Excerpted data
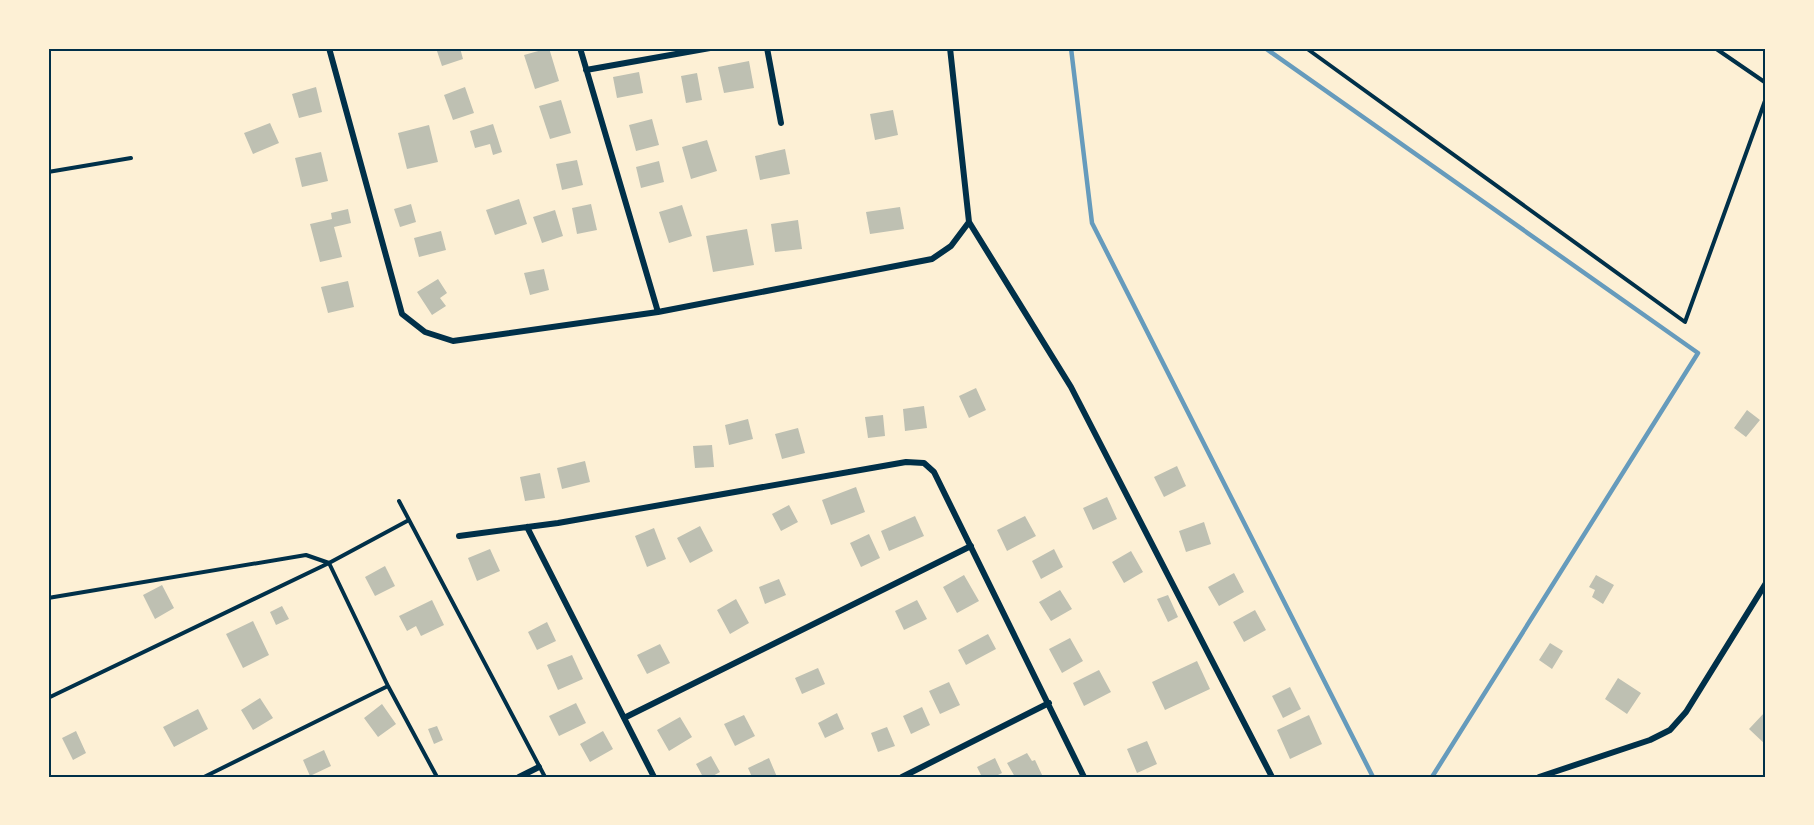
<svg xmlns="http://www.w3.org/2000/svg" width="1814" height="825" viewBox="0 0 1814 825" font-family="Inter,sans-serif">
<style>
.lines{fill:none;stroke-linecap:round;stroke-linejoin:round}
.stream{stroke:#669bbc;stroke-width:4.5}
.building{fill:#bec0b2}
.service{stroke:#003049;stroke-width:4}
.minor{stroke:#003049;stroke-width:6}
.neatline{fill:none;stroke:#003049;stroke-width:2}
</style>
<rect width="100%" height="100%" fill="#fdf0d5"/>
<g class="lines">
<path class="stream" d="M 1071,48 L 1092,223 L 1373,777
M 1265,48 L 1698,353 L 1432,777"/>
</g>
<path class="building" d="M 436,48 L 460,48 L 463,59 L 442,66 Z
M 549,48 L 559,81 L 535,89 L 524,55 Z
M 749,61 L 754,88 L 724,93 L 718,67 Z
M 639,72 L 643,93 L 617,98 L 613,77 Z
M 697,73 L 702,100 L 686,103 L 681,76 Z
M 316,87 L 322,112 L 299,118 L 292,94 Z
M 465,87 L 474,113 L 453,120 L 444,95 Z
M 561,100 L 571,133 L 550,139 L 539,106 Z
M 893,110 L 898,135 L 875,140 L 870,114 Z
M 652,119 L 659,145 L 636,151 L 629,125 Z
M 270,123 L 279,143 L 253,154 L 244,133 Z
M 493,124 L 502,152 L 493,155 L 490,144 L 475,148 L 470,131 Z
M 429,125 L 438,162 L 407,169 L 398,133 Z
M 707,140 L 717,171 L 691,179 L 682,147 Z
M 785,149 L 790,174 L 760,180 L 755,156 Z
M 321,152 L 328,181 L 302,187 L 295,158 Z
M 577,160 L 583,185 L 562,190 L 556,164 Z
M 659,161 L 664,182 L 641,188 L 636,167 Z
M 519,199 L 527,224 L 495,235 L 486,210 Z
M 411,204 L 416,222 L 400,227 L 394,209 Z
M 591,204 L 597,230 L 577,234 L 572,208 Z
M 682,205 L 692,236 L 669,243 L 659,212 Z
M 900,207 L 904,229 L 870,234 L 866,212 Z
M 348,209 L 351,223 L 334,227 L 342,257 L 320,262 L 310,224 L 332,219 L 331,213 Z
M 555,210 L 563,236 L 542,243 L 533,217 Z
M 798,220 L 802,249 L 775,252 L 771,224 Z
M 747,229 L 754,265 L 713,272 L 706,236 Z
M 441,231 L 446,250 L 419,257 L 414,238 Z
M 544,269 L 549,290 L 530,295 L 524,273 Z
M 438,279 L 447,293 L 440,298 L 446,306 L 432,315 L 417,292 Z
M 348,281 L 354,307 L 328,313 L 321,287 Z
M 976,388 L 986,410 L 969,418 L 959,396 Z
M 924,406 L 927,428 L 905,431 L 903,409 Z
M 1747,410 L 1760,420 L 1746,437 L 1734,428 Z
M 883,415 L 885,436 L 868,438 L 865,417 Z
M 748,419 L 753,439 L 729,445 L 725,425 Z
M 798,428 L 805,453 L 782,459 L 775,434 Z
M 712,445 L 714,467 L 695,468 L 693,446 Z
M 585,461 L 590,482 L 562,489 L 557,468 Z
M 1177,466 L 1186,486 L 1164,497 L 1154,477 Z
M 540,473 L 545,498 L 525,501 L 520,477 Z
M 856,487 L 865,512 L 831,525 L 822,500 Z
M 1107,497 L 1117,519 L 1093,530 L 1083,508 Z
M 789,505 L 798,522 L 781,531 L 772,514 Z
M 915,516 L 924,536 L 889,551 L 881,531 Z
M 1025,516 L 1036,536 L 1007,551 L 997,530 Z
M 1204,522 L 1211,544 L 1186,552 L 1179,531 Z
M 700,526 L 713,551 L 690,563 L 677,538 Z
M 654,528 L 666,559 L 647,567 L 635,536 Z
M 869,534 L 880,558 L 861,567 L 850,543 Z
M 490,549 L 500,571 L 477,581 L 468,558 Z
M 1054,549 L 1063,567 L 1041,579 L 1032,561 Z
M 1131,551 L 1143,572 L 1124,583 L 1112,562 Z
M 385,566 L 395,586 L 375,596 L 365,577 Z
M 1234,573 L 1244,592 L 1219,606 L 1208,587 Z
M 964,575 L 979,601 L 957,613 L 943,587 Z
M 1596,575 L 1614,585 L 1603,604 L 1592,597 L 1595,590 L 1589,587 Z
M 779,579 L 786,595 L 765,604 L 759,587 Z
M 162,585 L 174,608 L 155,619 L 143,595 Z
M 1060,590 L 1072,609 L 1051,621 L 1039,602 Z
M 1168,595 L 1178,617 L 1168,622 L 1157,599 Z
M 736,599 L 749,623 L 730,634 L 717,610 Z
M 432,600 L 444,625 L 421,636 L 416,626 L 407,631 L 399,616 Z
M 917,600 L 927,619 L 904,630 L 895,611 Z
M 282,606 L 289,619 L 276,625 L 270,612 Z
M 1255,610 L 1266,630 L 1244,642 L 1233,622 Z
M 253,621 L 269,655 L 243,668 L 226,634 Z
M 547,622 L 556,641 L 537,650 L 528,632 Z
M 988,634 L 996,649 L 966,665 L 958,650 Z
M 1070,638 L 1083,661 L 1062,673 L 1049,649 Z
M 1550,643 L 1563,651 L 1552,669 L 1539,660 Z
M 660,644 L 670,663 L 647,674 L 637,655 Z
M 572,655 L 583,679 L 558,690 L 547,665 Z
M 1197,661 L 1210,689 L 1165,710 L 1152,682 Z
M 818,668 L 825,684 L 802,694 L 795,678 Z
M 1099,670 L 1111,692 L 1084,706 L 1073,683 Z
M 1618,678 L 1641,693 L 1627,714 L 1605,699 Z
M 949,682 L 960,705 L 940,714 L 929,691 Z
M 1290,687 L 1301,709 L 1283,718 L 1272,696 Z
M 260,698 L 273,718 L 253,730 L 241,710 Z
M 576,703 L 586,723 L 559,736 L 549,716 Z
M 382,704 L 396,724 L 378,737 L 364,718 Z
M 922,707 L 930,725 L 911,734 L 903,716 Z
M 198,709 L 208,729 L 174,747 L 163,727 Z
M 1765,712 L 1766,713 L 1766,745 L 1749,729 Z
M 837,713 L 844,729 L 825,738 L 818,723 Z
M 744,715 L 755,736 L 735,746 L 724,724 Z
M 1309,715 L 1322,744 L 1290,759 L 1277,730 Z
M 680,717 L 692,737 L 669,751 L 657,730 Z
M 437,726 L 443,740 L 434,744 L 428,729 Z
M 887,727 L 895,746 L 878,752 L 871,733 Z
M 76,731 L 86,753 L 73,760 L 62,738 Z
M 603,731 L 613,749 L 590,762 L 580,744 Z
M 1147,741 L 1157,764 L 1137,773 L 1127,749 Z
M 324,750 L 331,766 L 310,776 L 303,760 Z
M 1027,753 L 1032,761 L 1035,760 L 1043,777 L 1015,777 L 1007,763 Z
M 711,756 L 720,772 L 711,777 L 703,777 L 696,764 Z
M 769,758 L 777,777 L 752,777 L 748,768 Z
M 995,758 L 1002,773 L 994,777 L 982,777 L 977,767 Z"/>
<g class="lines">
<path class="service" d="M 1306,48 L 1685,322 L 1766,98
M 1715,48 L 1766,83
M 48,172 L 131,158
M 399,501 L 545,777
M 48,598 L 306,555 L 329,563 L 388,686 L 437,777
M 48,698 L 329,563 L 409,520
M 204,777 L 388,686"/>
<path class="minor" d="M 329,48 L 402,314 L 425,332 L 453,341 L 658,312 L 932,259 L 951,246 L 969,222 L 950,48
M 580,48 L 658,312
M 767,48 L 781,123
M 586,70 L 710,48
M 969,222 L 1071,387 L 1272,777
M 527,527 L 654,777
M 459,536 L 558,523 L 906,462 L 924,463 L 934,472 L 1084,777
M 624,718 L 971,546
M 519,777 L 539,767
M 902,777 L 1049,703
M 1539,777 L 1650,740 L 1670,730 L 1686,712 L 1766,583"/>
</g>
<rect width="1814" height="825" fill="none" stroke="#fdf0d5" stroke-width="99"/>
<rect x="50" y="50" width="1714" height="726" class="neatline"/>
</svg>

Exercise goal
Copy out, word for word, only the lines from the one with "M 769,758 L 777,777 L 752,777 L 748,768 Z" through the last line of the material above.

Result of this task
M 769,758 L 777,777 L 752,777 L 748,768 Z
M 995,758 L 1002,773 L 994,777 L 982,777 L 977,767 Z"/>
<g class="lines">
<path class="service" d="M 1306,48 L 1685,322 L 1766,98
M 1715,48 L 1766,83
M 48,172 L 131,158
M 399,501 L 545,777
M 48,598 L 306,555 L 329,563 L 388,686 L 437,777
M 48,698 L 329,563 L 409,520
M 204,777 L 388,686"/>
<path class="minor" d="M 329,48 L 402,314 L 425,332 L 453,341 L 658,312 L 932,259 L 951,246 L 969,222 L 950,48
M 580,48 L 658,312
M 767,48 L 781,123
M 586,70 L 710,48
M 969,222 L 1071,387 L 1272,777
M 527,527 L 654,777
M 459,536 L 558,523 L 906,462 L 924,463 L 934,472 L 1084,777
M 624,718 L 971,546
M 519,777 L 539,767
M 902,777 L 1049,703
M 1539,777 L 1650,740 L 1670,730 L 1686,712 L 1766,583"/>
</g>
<rect width="1814" height="825" fill="none" stroke="#fdf0d5" stroke-width="99"/>
<rect x="50" y="50" width="1714" height="726" class="neatline"/>
</svg>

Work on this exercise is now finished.